■ THE TASK ■
Among the lines below, the one containing "1000 гостей на весіллі" opens the range and the one containing "Für Preise bitte einloggen/registrieren" closes it. Print that range exactly, without the pictures.
================================
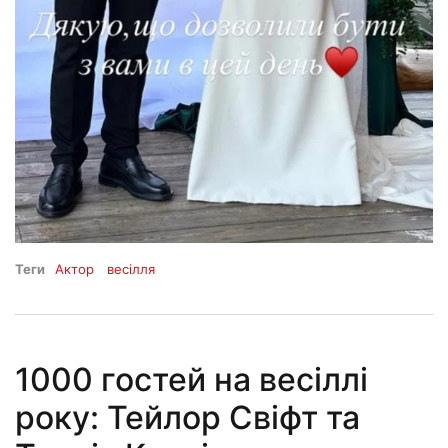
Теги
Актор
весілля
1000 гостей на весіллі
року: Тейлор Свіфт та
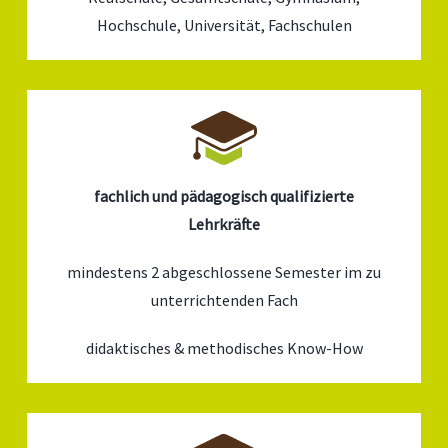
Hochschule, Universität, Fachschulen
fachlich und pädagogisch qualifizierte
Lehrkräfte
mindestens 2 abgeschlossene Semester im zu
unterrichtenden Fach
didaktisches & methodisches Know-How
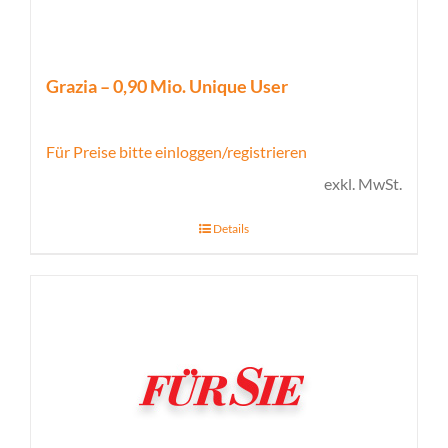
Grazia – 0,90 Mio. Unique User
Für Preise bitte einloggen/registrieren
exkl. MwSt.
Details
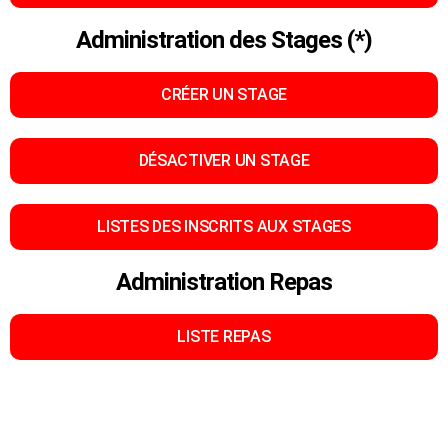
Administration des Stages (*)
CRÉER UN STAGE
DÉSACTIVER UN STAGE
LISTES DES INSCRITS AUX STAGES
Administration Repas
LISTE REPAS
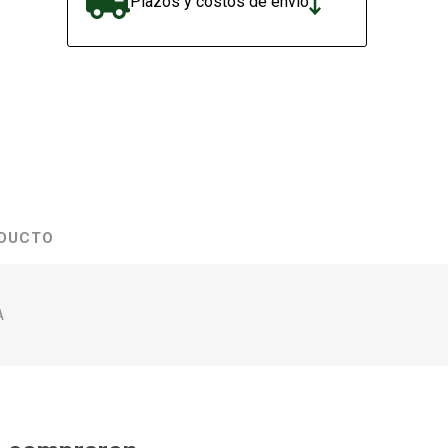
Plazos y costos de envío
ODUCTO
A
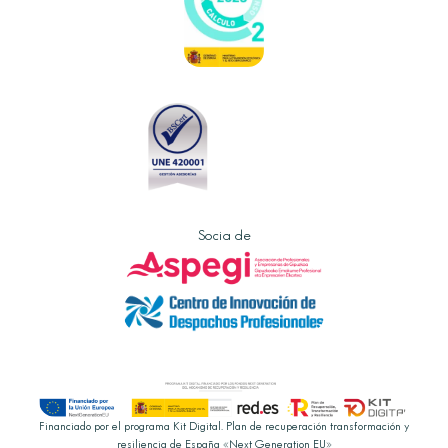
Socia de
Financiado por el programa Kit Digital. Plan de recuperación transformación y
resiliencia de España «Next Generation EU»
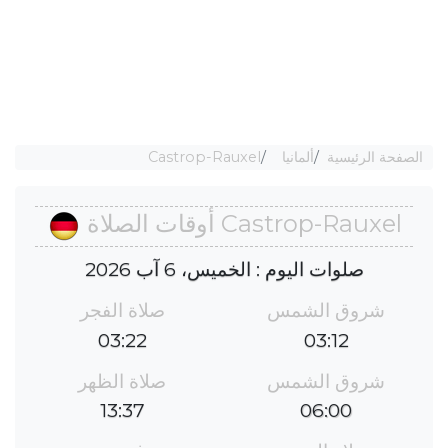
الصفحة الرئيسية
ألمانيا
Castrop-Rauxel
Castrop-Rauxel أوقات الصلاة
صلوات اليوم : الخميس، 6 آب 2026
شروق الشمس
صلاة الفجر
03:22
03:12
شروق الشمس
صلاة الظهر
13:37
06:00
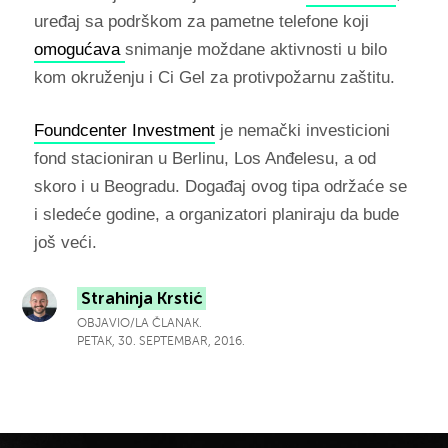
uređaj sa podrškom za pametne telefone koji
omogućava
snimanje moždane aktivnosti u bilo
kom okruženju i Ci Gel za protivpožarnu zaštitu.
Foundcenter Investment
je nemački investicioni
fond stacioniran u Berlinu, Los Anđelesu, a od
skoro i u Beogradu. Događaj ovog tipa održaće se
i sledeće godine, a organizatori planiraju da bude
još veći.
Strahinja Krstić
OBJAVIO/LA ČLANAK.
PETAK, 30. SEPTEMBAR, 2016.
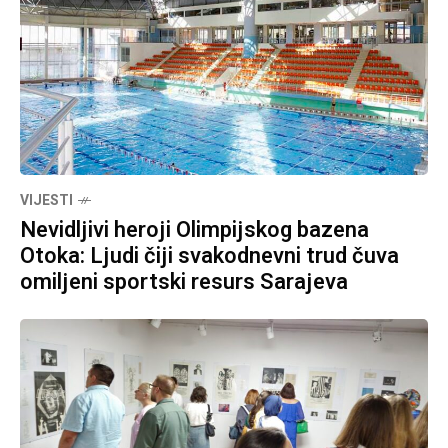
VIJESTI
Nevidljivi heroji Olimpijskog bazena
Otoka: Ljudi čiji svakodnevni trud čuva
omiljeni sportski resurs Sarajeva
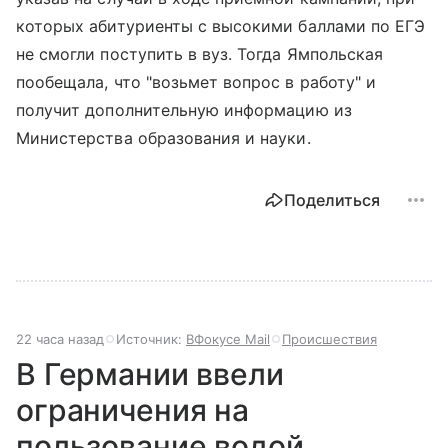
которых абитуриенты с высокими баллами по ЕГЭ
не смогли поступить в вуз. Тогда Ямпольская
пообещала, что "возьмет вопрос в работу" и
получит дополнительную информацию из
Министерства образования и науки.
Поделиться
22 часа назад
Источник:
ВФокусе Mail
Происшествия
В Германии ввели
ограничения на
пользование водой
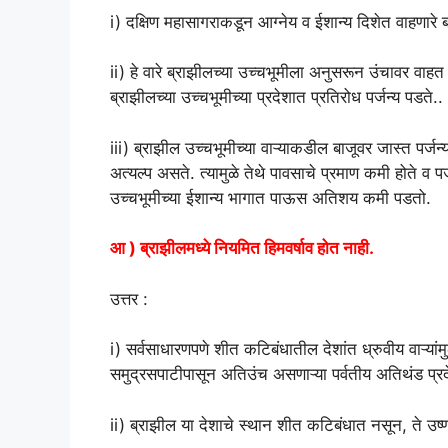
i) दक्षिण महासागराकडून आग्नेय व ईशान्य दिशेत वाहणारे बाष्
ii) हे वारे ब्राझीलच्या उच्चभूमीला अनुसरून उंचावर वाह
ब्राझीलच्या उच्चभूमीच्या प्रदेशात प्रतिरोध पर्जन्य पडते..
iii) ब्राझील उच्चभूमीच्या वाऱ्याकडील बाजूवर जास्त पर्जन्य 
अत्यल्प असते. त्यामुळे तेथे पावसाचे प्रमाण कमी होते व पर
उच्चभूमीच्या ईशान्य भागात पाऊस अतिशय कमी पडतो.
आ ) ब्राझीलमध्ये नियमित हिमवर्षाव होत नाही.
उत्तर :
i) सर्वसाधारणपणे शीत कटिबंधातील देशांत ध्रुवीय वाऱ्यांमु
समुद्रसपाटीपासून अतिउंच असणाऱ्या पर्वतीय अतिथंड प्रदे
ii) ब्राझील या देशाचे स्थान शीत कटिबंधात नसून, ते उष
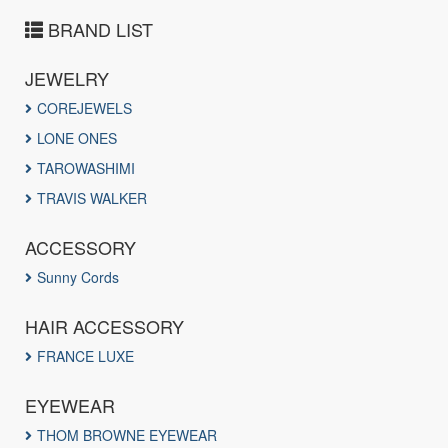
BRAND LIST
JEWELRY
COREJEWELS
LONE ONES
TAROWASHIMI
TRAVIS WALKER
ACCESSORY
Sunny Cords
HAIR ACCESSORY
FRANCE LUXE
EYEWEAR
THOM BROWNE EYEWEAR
================================
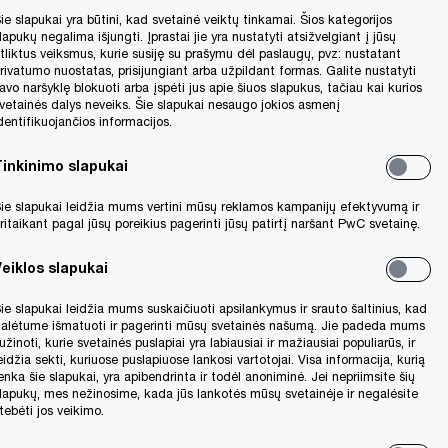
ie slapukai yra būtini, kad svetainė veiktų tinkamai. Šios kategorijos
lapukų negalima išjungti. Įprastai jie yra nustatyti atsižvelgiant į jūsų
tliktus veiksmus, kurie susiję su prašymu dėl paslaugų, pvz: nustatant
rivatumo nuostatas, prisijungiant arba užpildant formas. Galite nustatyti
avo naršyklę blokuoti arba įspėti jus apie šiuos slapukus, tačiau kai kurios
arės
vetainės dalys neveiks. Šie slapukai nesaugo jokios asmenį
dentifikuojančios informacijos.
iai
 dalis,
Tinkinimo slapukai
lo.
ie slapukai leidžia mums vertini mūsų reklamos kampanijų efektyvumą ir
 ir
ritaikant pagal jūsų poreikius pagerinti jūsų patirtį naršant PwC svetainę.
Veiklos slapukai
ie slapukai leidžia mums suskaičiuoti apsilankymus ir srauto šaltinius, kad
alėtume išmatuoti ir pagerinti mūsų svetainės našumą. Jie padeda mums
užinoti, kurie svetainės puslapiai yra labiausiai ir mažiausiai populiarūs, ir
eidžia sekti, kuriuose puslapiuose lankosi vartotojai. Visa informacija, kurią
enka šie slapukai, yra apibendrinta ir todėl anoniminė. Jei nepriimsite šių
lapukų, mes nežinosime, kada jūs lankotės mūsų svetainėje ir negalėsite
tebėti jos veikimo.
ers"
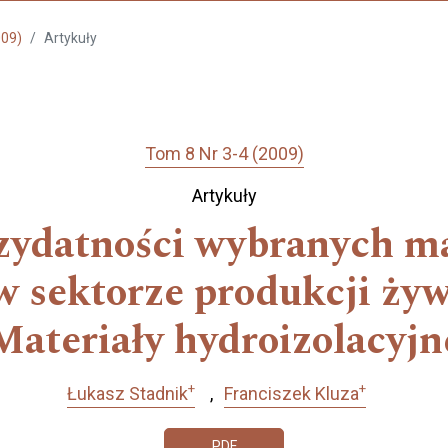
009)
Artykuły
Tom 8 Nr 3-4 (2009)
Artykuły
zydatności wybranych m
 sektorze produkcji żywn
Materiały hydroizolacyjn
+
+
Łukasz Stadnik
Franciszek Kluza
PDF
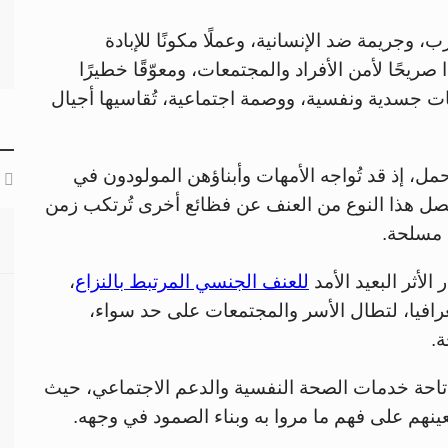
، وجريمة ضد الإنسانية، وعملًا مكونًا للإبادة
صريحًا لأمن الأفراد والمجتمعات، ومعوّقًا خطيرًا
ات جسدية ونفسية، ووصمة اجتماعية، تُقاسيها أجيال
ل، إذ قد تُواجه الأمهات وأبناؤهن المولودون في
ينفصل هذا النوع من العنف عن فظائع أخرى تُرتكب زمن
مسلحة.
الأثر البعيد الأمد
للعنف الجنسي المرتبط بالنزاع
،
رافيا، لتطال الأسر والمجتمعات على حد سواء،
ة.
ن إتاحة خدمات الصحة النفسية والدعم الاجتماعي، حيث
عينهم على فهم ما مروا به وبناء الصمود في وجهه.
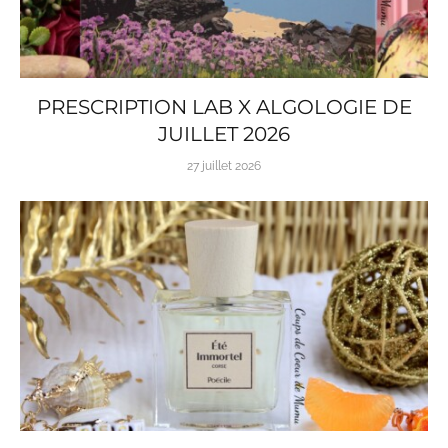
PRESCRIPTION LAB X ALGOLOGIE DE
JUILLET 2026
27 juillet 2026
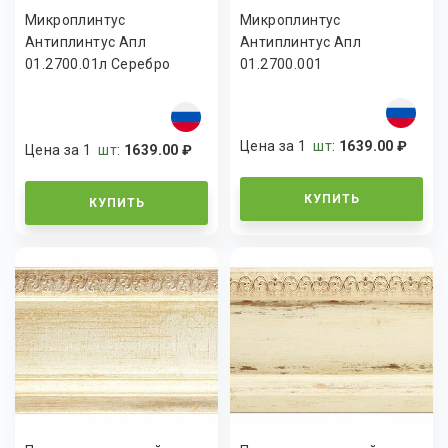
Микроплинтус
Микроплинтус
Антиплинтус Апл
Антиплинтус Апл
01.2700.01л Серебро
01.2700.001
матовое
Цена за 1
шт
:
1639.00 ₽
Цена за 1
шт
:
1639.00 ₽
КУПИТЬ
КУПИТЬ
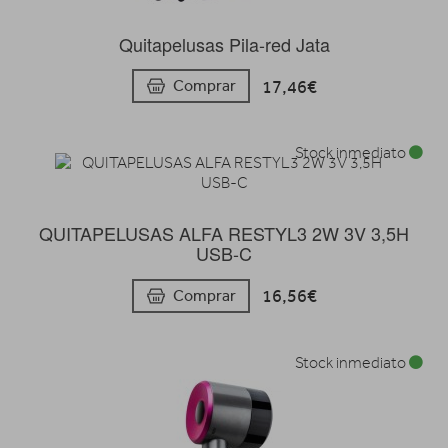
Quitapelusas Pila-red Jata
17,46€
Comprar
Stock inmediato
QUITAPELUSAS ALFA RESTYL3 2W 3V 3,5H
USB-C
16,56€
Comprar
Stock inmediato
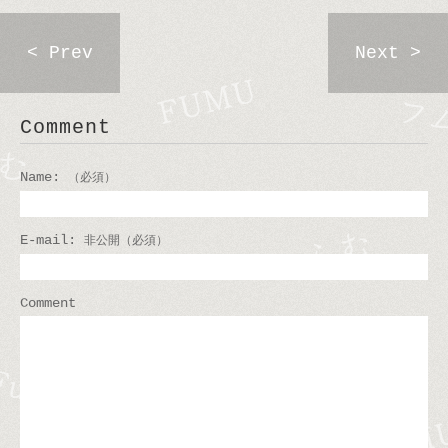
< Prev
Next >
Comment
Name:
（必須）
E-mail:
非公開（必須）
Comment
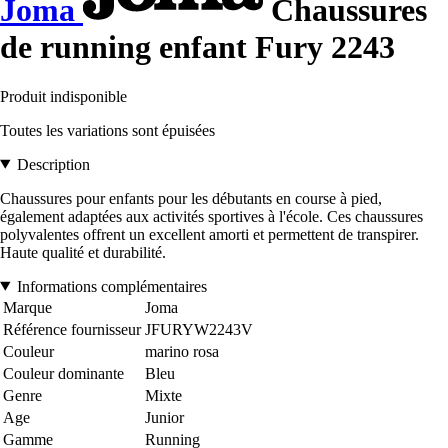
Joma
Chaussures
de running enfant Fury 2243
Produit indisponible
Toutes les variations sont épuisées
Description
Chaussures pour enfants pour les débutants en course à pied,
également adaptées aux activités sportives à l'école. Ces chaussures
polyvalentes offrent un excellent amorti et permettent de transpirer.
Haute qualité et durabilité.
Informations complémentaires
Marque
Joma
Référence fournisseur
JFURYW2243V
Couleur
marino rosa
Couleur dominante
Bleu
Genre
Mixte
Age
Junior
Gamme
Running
================================
■ EXPECTED OUTPUT ■
1000 гостей на весіллі
року: Тейлор Свіфт та
Hochschule, Universität, Fachschulen
fachlich und pädagogisch qualifizierte
Lehrkräfte
mindestens 2 abgeschlossene Semester im zu
unterrichtenden Fach
didaktisches & methodisches Know-How
Grazia – 0,90 Mio. Unique User
Für Preise bitte einloggen/registrieren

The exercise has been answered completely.